In July of 1993, the debtor, Ricci Investment Company, Inc., filed a petition for relief under chapter 11 of the Bankruptcy Code. As a result of allegations of mismanagement, an examiner was appointed and an examiner’s report was issued in May of 1994. The examiner’s report recommended, among other things, that a trustee be appointed. W. La-Monte Robison was appointed as Ricci’s chapter 11 Trustee in June of 1994. The Trustee employed Van Cott, Bagley, Cornwall & McCarthy as his attorneys in June of 1994. The Trustee also employed Robison, Hill & Company as accountants.

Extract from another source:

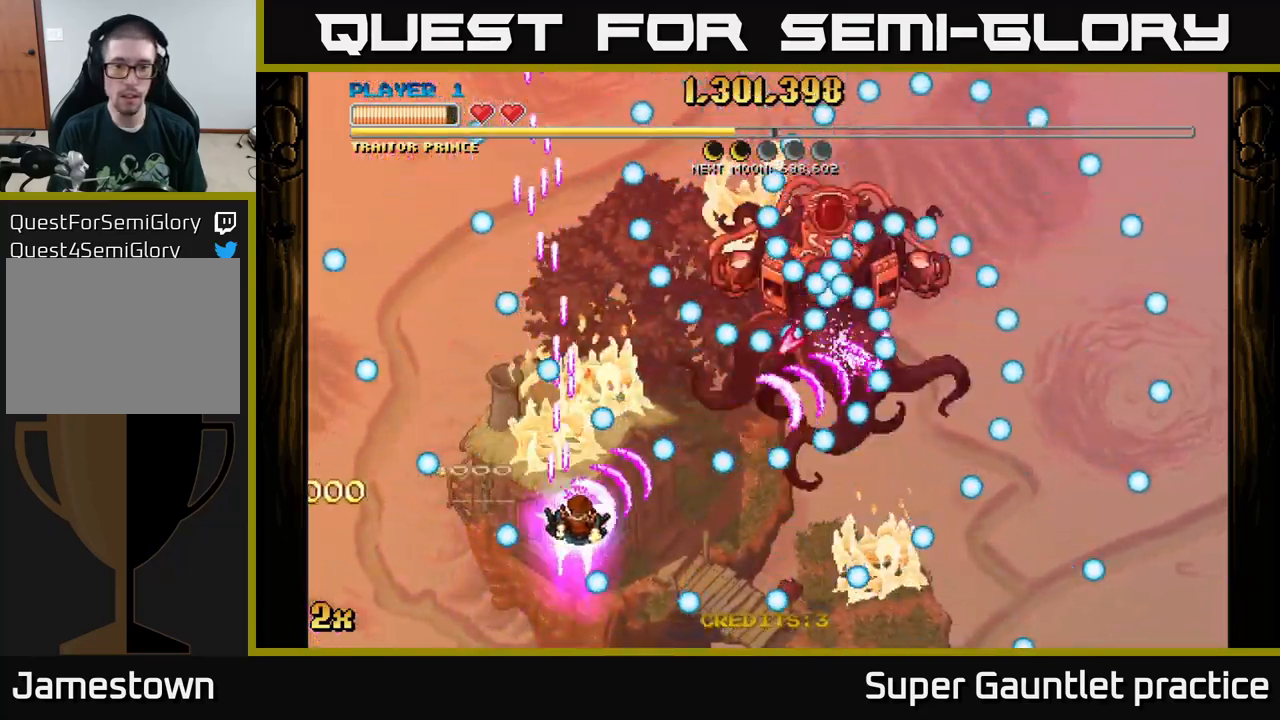
{"buttons": ["A"], "left_stick": "down-right", "events": [[83, "left_stick", "down"], [267, "left_stick", "up"], [383, "left_stick", "right"], [467, "left_stick", "down-right"]]}
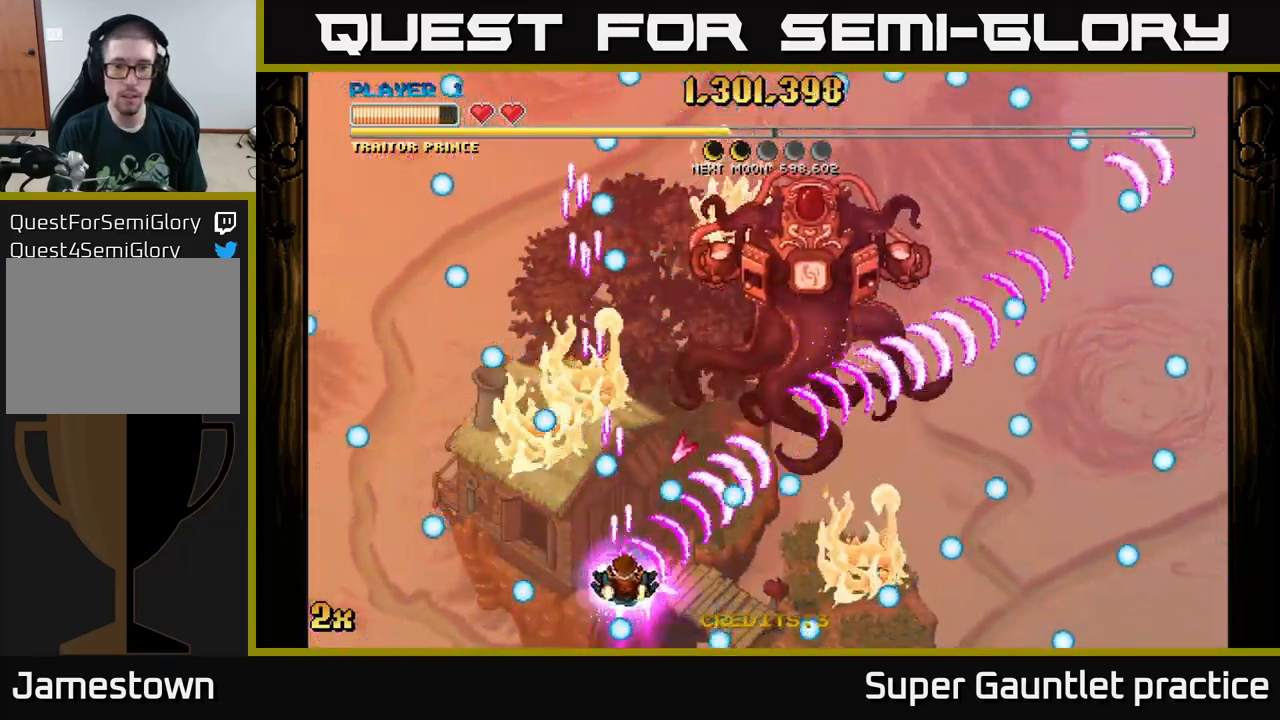
{"buttons": ["A", "X"], "left_stick": "up", "events": [[17, "left_stick", "down"], [167, "left_stick", "up-right"], [450, "X", "down"], [467, "left_stick", "up"]]}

Ricci caused a plan and disclosure statement to be filed on February 17, 1995 on behalf of B.R. & F. and Western States [904]*904Investments, L.C. (collectively the Proponents) for the Consolidated Debtors. The Trastee opposed the plan, and the disclosure statement was never approved. The Proponents filed a Second Consolidated chapter 11 Disclosure Statement and Plan of Reorganization on October 4,1995. On November 13, 1995, Van Cott, on behalf of the Trustee, filed an Objection to the Second Consolidated Plan. On December 4, 1995, the Bankruptcy Court approved a modified version of the Proponents’ Disclosure Statement and fixed January 12, 1996 as the last day for filing and serving written objections, acceptances or rejections of the Proponents’ Plan. On January 12, 1996 the Trustee filed another objection to the Second Consolidated Plan. On January 16, 1996, the Trustee instructed Van Cott to prepare a Trustee’s Disclosure Statement and Plan. The Trustee’s Plan was filed on February 16,1996 even though progress was being made toward resolving the issues with the Proponents’ Plan. The Trustee did not have leave from the Bankruptcy Court to file the February 16, 1996 plan.